▸ Problem details
If a record holds a picture, leave the picture out and copy everything else exactly.
= = = =
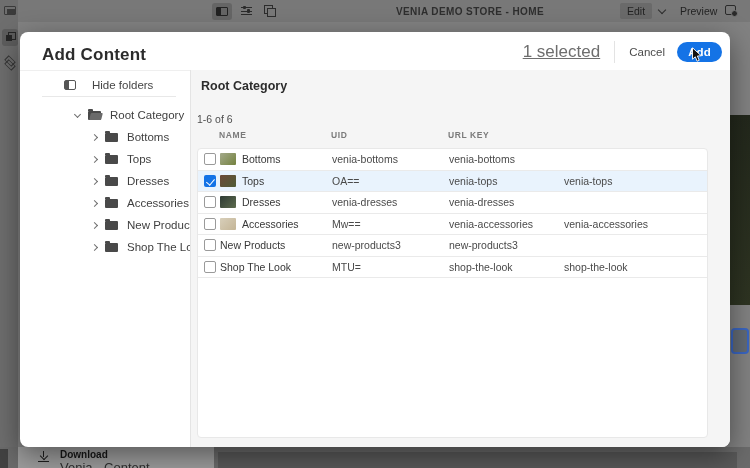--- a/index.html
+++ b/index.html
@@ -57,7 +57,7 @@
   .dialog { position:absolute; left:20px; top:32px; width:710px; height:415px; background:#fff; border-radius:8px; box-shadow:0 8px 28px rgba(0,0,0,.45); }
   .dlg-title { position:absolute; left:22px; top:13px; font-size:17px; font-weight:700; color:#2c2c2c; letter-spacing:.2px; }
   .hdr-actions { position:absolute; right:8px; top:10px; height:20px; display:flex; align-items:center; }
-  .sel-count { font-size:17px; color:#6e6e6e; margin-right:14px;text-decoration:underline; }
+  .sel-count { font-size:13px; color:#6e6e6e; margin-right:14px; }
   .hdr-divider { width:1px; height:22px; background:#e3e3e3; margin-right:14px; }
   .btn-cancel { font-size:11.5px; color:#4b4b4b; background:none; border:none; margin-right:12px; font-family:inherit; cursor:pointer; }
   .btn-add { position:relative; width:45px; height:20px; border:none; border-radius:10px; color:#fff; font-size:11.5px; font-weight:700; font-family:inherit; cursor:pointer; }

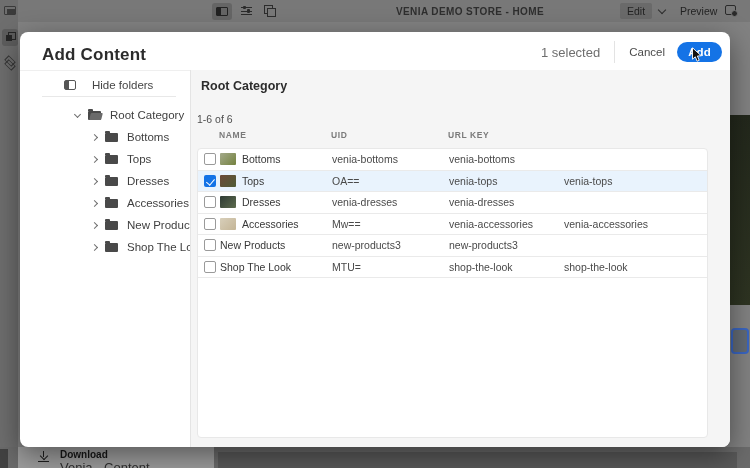--- a/index.html
+++ b/index.html
@@ -204,6 +204,7 @@
       <span class="hcell pl2">NAME</span>
       <span class="hcell">UID</span>
       <span class="hcell">URL KEY</span>
+      <span class="hcell">URL PATH</span>
     </div>
     <div class="card">
         <div class="trow grid">

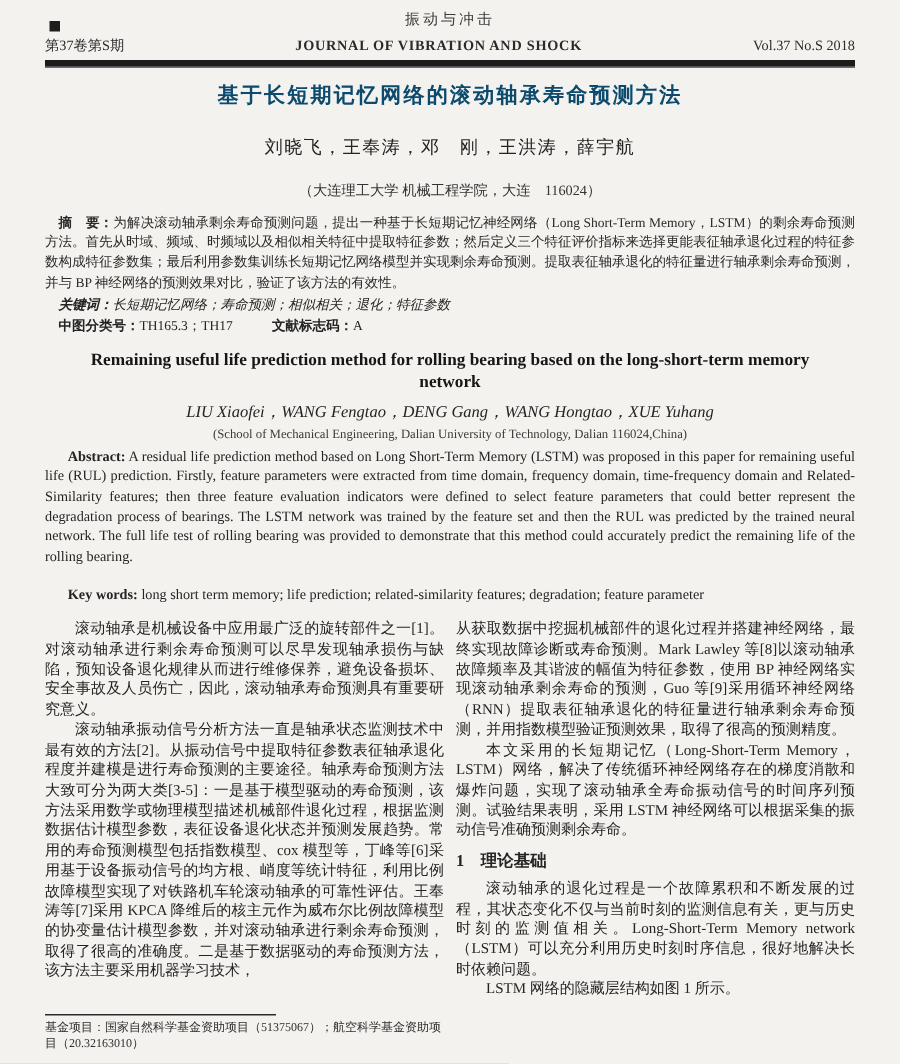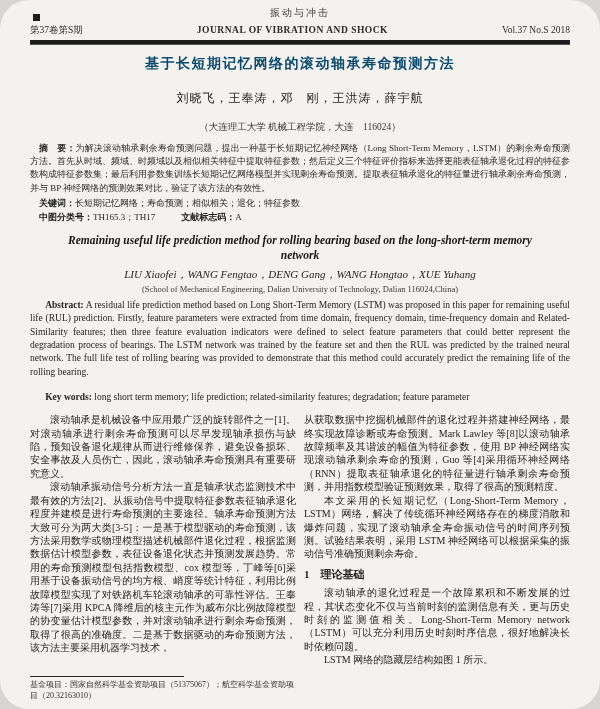--- a/index.html
+++ b/index.html
@@ -15,7 +15,6 @@
     padding:6px 30px 8px 30px;
     display:flex;flex-direction:column;
     overflow:hidden;
-    border-radius:29px;
   }
   .scan-artifact{position:absolute;left:33px;top:14px;width:7px;height:7px;background:#1d1d1d;}
   

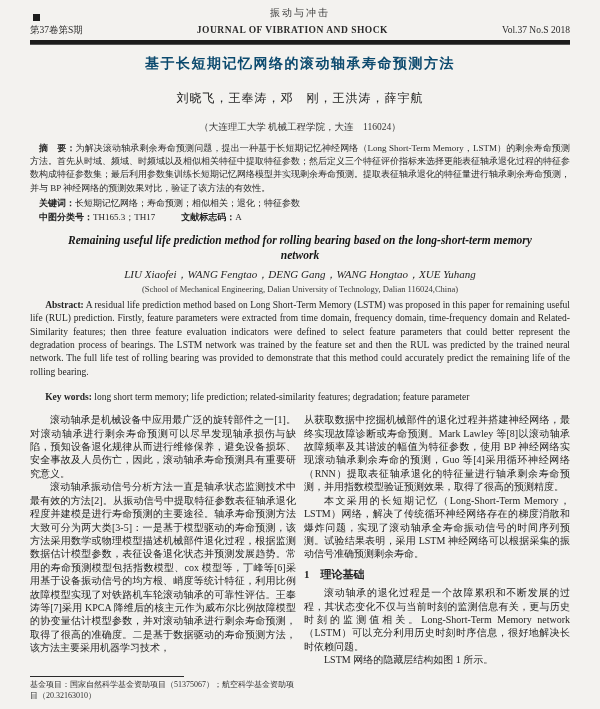--- a/index.html
+++ b/index.html
@@ -28,7 +28,7 @@
   .affil-cn{text-align:center;font-size:9.5px;margin:2px 0 6px 0;color:#333;}
   
   .abstract-cn{font-size:9px;line-height:13.2px;text-align:justify;margin:2px 0 0 0;text-indent:1em;color:#2a2a2a;}
-  .kw-line{font-size:9px;line-height:13px;margin:2px 0 0 0;text-indent:1em;}
+  .kw-line{font-size:9px;line-height:13px;margin:2px 0 0 0;text-indent:1em;font-style:italic;}
   .clc-line{font-size:9px;line-height:13px;margin:1px 0 0 0;text-indent:1em;}
   .clc-line .gap{margin-left:26px;}
   b.lab{font-weight:bold;}

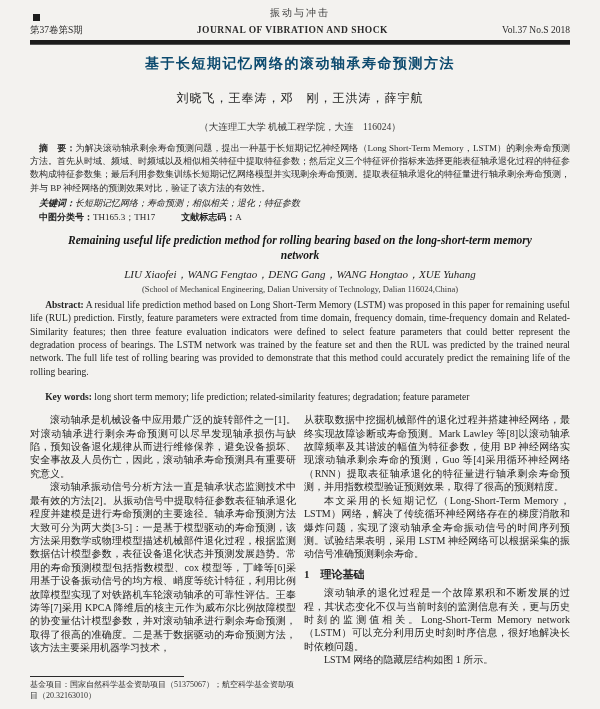--- a/index.html
+++ b/index.html
@@ -33,7 +33,7 @@
   .clc-line .gap{margin-left:26px;}
   b.lab{font-weight:bold;}
   
-  .title-en{font-size:11.5px;font-weight:bold;text-align:center;line-height:15px;margin:9px 0 3px 0;color:#161616;font-style:italic;}
+  .title-en{font-size:11.5px;font-weight:bold;text-align:center;line-height:15px;margin:9px 0 3px 0;color:#161616;}
   .authors-en{text-align:center;font-style:italic;font-size:11px;margin:1px 0;}
   .affil-en{text-align:center;font-size:8.5px;color:#3a3a3a;margin:1px 0 4px 0;}
   .abstract-en{font-size:9.5px;line-height:13.4px;text-align:justify;margin:1px 0 0 0;text-indent:1.6em;}

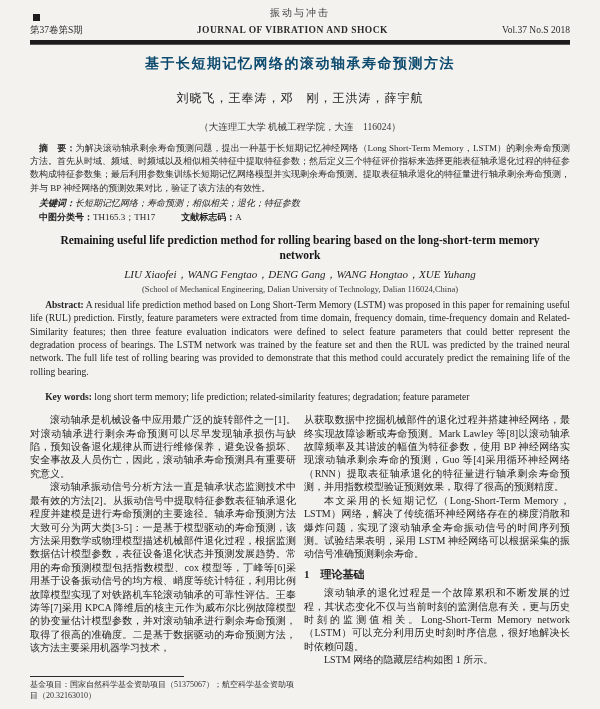--- a/index.html
+++ b/index.html
@@ -93,7 +93,7 @@
       </div>
     </div>
     <div class="col col-right">
-      <p class="cont">从获取数据中挖掘机械部件的退化过程并搭建神经网络，最终实现故障诊断或寿命预测。Mark Lawley 等[8]以滚动轴承故障频率及其谐波的幅值为特征参数，使用 BP 神经网络实现滚动轴承剩余寿命的预测，Guo 等[4]采用循环神经网络（RNN）提取表征轴承退化的特征量进行轴承剩余寿命预测，并用指数模型验证预测效果，取得了很高的预测精度。</p>
+      <p class="cont">从获取数据中挖掘机械部件的退化过程并搭建神经网络，最终实现故障诊断或寿命预测。Mark Lawley 等[8]以滚动轴承故障频率及其谐波的幅值为特征参数，使用 BP 神经网络实现滚动轴承剩余寿命的预测，Guo 等[9]采用循环神经网络（RNN）提取表征轴承退化的特征量进行轴承剩余寿命预测，并用指数模型验证预测效果，取得了很高的预测精度。</p>
       <p>本文采用的长短期记忆（Long-Short-Term Memory，LSTM）网络，解决了传统循环神经网络存在的梯度消散和爆炸问题，实现了滚动轴承全寿命振动信号的时间序列预测。试验结果表明，采用 LSTM 神经网络可以根据采集的振动信号准确预测剩余寿命。</p>
       <h3 class="section-heading">1　理论基础</h3>
       <p>滚动轴承的退化过程是一个故障累积和不断发展的过程，其状态变化不仅与当前时刻的监测信息有关，更与历史时刻的监测值相关。Long-Short-Term Memory network（LSTM）可以充分利用历史时刻时序信息，很好地解决长时依赖问题。</p>

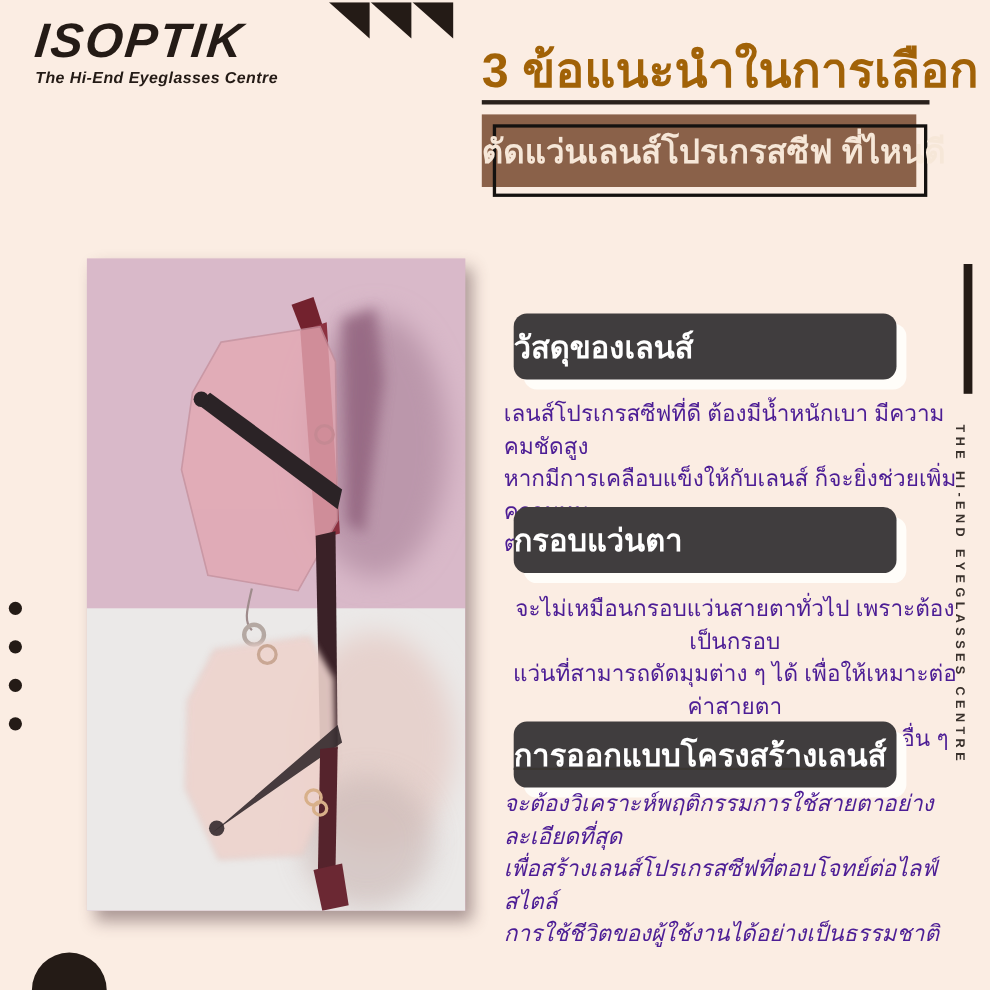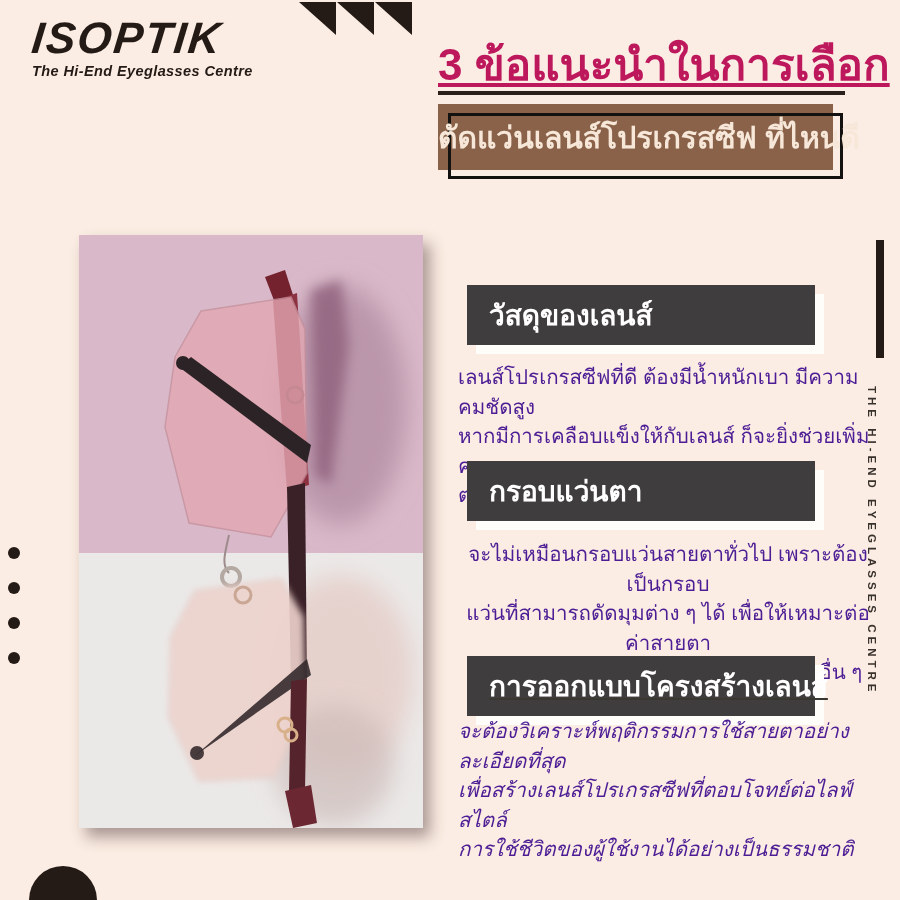--- a/index.html
+++ b/index.html
@@ -29,9 +29,8 @@
   
   .title {
     position:absolute; left:438px; top:40px; width:430px;
-    font-size:44px; font-weight:700; color:#be185d; line-height:1.15;
+    font-size:44px; font-weight:700; color:#a16207; line-height:1.15;
     white-space:nowrap;
-    text-decoration:underline;
   }
   .title-underline {
     position:absolute; left:438px; top:91px; width:407px; height:4px;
= = = =
▸ Solution to the problem
--- a/index.html
+++ b/index.html
@@ -57,7 +57,7 @@
   .dialog { position:absolute; left:20px; top:32px; width:710px; height:415px; background:#fff; border-radius:8px; box-shadow:0 8px 28px rgba(0,0,0,.45); }
   .dlg-title { position:absolute; left:22px; top:13px; font-size:17px; font-weight:700; color:#2c2c2c; letter-spacing:.2px; }
   .hdr-actions { position:absolute; right:8px; top:10px; height:20px; display:flex; align-items:center; }
-  .sel-count { font-size:17px; color:#6e6e6e; margin-right:14px;text-decoration:underline; }
+  .sel-count { font-size:13px; color:#6e6e6e; margin-right:14px; }
   .hdr-divider { width:1px; height:22px; background:#e3e3e3; margin-right:14px; }
   .btn-cancel { font-size:11.5px; color:#4b4b4b; background:none; border:none; margin-right:12px; font-family:inherit; cursor:pointer; }
   .btn-add { position:relative; width:45px; height:20px; border:none; border-radius:10px; color:#fff; font-size:11.5px; font-weight:700; font-family:inherit; cursor:pointer; }

--- a/index.html
+++ b/index.html
@@ -204,6 +204,7 @@
       <span class="hcell pl2">NAME</span>
       <span class="hcell">UID</span>
       <span class="hcell">URL KEY</span>
+      <span class="hcell">URL PATH</span>
     </div>
     <div class="card">
         <div class="trow grid">

--- a/index.html
+++ b/index.html
@@ -15,7 +15,6 @@
     padding:6px 30px 8px 30px;
     display:flex;flex-direction:column;
     overflow:hidden;
-    border-radius:29px;
   }
   .scan-artifact{position:absolute;left:33px;top:14px;width:7px;height:7px;background:#1d1d1d;}
   

--- a/index.html
+++ b/index.html
@@ -28,7 +28,7 @@
   .affil-cn{text-align:center;font-size:9.5px;margin:2px 0 6px 0;color:#333;}
   
   .abstract-cn{font-size:9px;line-height:13.2px;text-align:justify;margin:2px 0 0 0;text-indent:1em;color:#2a2a2a;}
-  .kw-line{font-size:9px;line-height:13px;margin:2px 0 0 0;text-indent:1em;}
+  .kw-line{font-size:9px;line-height:13px;margin:2px 0 0 0;text-indent:1em;font-style:italic;}
   .clc-line{font-size:9px;line-height:13px;margin:1px 0 0 0;text-indent:1em;}
   .clc-line .gap{margin-left:26px;}
   b.lab{font-weight:bold;}

--- a/index.html
+++ b/index.html
@@ -33,7 +33,7 @@
   .clc-line .gap{margin-left:26px;}
   b.lab{font-weight:bold;}
   
-  .title-en{font-size:11.5px;font-weight:bold;text-align:center;line-height:15px;margin:9px 0 3px 0;color:#161616;font-style:italic;}
+  .title-en{font-size:11.5px;font-weight:bold;text-align:center;line-height:15px;margin:9px 0 3px 0;color:#161616;}
   .authors-en{text-align:center;font-style:italic;font-size:11px;margin:1px 0;}
   .affil-en{text-align:center;font-size:8.5px;color:#3a3a3a;margin:1px 0 4px 0;}
   .abstract-en{font-size:9.5px;line-height:13.4px;text-align:justify;margin:1px 0 0 0;text-indent:1.6em;}

--- a/index.html
+++ b/index.html
@@ -93,7 +93,7 @@
       </div>
     </div>
     <div class="col col-right">
-      <p class="cont">从获取数据中挖掘机械部件的退化过程并搭建神经网络，最终实现故障诊断或寿命预测。Mark Lawley 等[8]以滚动轴承故障频率及其谐波的幅值为特征参数，使用 BP 神经网络实现滚动轴承剩余寿命的预测，Guo 等[4]采用循环神经网络（RNN）提取表征轴承退化的特征量进行轴承剩余寿命预测，并用指数模型验证预测效果，取得了很高的预测精度。</p>
+      <p class="cont">从获取数据中挖掘机械部件的退化过程并搭建神经网络，最终实现故障诊断或寿命预测。Mark Lawley 等[8]以滚动轴承故障频率及其谐波的幅值为特征参数，使用 BP 神经网络实现滚动轴承剩余寿命的预测，Guo 等[9]采用循环神经网络（RNN）提取表征轴承退化的特征量进行轴承剩余寿命预测，并用指数模型验证预测效果，取得了很高的预测精度。</p>
       <p>本文采用的长短期记忆（Long-Short-Term Memory，LSTM）网络，解决了传统循环神经网络存在的梯度消散和爆炸问题，实现了滚动轴承全寿命振动信号的时间序列预测。试验结果表明，采用 LSTM 神经网络可以根据采集的振动信号准确预测剩余寿命。</p>
       <h3 class="section-heading">1　理论基础</h3>
       <p>滚动轴承的退化过程是一个故障累积和不断发展的过程，其状态变化不仅与当前时刻的监测信息有关，更与历史时刻的监测值相关。Long-Short-Term Memory network（LSTM）可以充分利用历史时刻时序信息，很好地解决长时依赖问题。</p>

--- a/index.html
+++ b/index.html
@@ -29,9 +29,8 @@
   
   .title {
     position:absolute; left:438px; top:40px; width:430px;
-    font-size:44px; font-weight:700; color:#be185d; line-height:1.15;
+    font-size:44px; font-weight:700; color:#a16207; line-height:1.15;
     white-space:nowrap;
-    text-decoration:underline;
   }
   .title-underline {
     position:absolute; left:438px; top:91px; width:407px; height:4px;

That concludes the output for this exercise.